About this exercise
If a line of the records contains the word "organise", list it.

Provided entries
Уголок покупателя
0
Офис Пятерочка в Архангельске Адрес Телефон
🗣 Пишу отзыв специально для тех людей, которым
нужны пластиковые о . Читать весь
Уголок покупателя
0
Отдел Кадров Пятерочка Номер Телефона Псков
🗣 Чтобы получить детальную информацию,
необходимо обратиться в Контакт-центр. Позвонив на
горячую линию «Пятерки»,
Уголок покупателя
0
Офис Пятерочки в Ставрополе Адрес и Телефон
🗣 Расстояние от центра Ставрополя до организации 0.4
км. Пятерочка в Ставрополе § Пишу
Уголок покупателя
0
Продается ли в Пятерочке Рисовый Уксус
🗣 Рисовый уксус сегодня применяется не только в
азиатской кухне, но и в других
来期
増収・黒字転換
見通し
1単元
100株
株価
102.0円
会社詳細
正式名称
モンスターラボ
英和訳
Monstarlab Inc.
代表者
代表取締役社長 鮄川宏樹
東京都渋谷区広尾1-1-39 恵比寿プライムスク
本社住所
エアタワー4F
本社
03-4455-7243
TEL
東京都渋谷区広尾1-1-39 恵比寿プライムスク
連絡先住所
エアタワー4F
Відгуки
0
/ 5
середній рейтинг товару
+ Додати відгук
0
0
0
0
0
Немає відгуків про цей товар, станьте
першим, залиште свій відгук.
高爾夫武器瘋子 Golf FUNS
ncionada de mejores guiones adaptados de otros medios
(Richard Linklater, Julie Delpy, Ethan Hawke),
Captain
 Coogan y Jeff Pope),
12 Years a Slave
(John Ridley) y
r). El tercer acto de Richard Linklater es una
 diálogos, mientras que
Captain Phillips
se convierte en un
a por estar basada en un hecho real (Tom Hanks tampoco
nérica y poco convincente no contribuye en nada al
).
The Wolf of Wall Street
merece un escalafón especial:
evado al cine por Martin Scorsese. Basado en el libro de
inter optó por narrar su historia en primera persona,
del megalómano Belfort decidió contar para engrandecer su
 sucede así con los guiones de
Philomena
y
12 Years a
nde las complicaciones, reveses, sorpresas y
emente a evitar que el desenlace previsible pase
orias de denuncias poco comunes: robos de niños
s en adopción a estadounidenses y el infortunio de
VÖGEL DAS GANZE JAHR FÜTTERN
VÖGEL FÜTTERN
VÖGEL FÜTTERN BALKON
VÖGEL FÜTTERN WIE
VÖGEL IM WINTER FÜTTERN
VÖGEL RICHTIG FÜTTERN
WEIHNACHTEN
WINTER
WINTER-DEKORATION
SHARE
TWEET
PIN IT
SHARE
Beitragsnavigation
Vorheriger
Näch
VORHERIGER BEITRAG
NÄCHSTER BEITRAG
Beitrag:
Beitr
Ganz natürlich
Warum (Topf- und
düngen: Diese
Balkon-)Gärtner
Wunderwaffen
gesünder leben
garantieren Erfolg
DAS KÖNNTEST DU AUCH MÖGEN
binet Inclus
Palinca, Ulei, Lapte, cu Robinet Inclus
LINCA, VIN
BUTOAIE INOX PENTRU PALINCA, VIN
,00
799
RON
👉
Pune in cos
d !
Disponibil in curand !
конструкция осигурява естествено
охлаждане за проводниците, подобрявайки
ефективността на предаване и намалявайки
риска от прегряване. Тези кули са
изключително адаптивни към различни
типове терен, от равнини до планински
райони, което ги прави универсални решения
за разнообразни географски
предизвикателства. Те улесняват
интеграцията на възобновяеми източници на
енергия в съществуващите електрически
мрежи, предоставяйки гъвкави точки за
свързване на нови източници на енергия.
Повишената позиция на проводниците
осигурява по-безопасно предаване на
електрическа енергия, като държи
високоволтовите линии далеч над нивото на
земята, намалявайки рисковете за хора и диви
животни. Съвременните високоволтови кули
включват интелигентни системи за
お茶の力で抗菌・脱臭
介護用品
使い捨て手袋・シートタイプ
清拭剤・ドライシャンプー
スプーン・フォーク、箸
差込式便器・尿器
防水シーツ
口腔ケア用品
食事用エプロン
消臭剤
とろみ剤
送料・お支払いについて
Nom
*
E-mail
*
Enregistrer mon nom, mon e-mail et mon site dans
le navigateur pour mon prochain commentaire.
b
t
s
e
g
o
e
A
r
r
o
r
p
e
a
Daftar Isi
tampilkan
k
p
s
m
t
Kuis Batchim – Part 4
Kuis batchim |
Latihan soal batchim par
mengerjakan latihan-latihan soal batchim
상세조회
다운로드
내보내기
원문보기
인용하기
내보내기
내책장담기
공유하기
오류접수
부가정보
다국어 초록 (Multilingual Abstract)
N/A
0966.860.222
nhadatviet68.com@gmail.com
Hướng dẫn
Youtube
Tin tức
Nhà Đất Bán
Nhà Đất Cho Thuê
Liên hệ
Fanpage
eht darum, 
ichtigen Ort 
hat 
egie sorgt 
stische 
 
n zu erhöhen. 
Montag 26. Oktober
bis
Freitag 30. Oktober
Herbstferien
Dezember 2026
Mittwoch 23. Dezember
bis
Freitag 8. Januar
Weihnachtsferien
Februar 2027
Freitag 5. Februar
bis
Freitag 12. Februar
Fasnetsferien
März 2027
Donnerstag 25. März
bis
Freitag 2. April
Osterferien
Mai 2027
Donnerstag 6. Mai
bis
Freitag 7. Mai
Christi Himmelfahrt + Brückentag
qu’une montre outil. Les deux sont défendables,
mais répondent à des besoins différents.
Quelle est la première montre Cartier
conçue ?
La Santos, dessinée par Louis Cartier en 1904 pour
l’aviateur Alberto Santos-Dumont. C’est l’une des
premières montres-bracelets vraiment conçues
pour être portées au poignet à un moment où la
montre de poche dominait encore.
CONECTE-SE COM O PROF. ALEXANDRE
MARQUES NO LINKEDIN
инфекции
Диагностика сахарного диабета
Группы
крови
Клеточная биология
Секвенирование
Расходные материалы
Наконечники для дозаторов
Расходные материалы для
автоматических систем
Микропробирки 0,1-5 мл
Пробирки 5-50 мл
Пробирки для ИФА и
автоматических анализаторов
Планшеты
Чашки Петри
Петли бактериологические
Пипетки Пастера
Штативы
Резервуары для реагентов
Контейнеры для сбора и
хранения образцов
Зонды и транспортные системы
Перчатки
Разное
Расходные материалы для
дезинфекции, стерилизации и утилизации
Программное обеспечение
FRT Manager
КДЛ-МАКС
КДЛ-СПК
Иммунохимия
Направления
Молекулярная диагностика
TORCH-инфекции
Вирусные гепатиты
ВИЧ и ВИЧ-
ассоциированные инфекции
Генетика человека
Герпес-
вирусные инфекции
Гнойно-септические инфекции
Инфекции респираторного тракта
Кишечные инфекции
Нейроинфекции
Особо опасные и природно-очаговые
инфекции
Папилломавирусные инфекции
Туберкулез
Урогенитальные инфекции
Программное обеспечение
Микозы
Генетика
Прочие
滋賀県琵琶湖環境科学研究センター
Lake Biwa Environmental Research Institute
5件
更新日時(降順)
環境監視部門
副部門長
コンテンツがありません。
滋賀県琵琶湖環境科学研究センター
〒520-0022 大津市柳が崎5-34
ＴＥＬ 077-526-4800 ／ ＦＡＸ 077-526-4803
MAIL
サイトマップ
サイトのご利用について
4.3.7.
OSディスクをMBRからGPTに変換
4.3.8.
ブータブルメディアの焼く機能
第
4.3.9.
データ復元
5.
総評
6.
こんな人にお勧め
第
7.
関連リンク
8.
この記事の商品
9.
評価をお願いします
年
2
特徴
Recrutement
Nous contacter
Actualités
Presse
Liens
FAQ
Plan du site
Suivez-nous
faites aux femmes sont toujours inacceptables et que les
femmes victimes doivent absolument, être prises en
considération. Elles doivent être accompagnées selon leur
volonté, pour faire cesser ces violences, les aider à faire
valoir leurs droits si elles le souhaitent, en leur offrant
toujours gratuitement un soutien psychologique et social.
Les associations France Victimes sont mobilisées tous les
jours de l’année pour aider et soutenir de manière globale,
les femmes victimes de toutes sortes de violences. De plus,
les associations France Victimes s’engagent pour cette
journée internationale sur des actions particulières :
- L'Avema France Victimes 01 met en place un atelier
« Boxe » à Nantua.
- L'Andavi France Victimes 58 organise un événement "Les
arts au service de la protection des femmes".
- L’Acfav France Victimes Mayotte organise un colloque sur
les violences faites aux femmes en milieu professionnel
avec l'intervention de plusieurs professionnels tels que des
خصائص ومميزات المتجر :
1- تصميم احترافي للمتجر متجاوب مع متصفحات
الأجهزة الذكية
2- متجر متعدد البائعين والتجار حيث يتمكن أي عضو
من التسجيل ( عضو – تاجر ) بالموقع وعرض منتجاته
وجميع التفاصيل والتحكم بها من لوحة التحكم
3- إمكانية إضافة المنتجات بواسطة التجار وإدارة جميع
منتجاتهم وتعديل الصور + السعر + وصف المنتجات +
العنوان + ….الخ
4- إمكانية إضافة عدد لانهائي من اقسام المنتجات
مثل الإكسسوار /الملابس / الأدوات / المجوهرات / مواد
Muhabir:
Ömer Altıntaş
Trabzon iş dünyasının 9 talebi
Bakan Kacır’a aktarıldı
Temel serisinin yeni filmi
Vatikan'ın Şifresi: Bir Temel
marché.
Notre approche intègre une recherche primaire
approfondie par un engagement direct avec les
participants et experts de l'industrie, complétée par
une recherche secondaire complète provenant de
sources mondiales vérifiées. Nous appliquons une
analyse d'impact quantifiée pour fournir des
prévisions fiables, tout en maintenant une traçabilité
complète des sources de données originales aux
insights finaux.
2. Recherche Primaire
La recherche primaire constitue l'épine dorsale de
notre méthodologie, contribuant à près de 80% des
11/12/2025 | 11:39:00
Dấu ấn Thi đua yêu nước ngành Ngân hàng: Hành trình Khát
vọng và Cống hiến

Output of the exercise
- L'Andavi France Victimes 58 organise un événement "Les
- L’Acfav France Victimes Mayotte organise un colloque sur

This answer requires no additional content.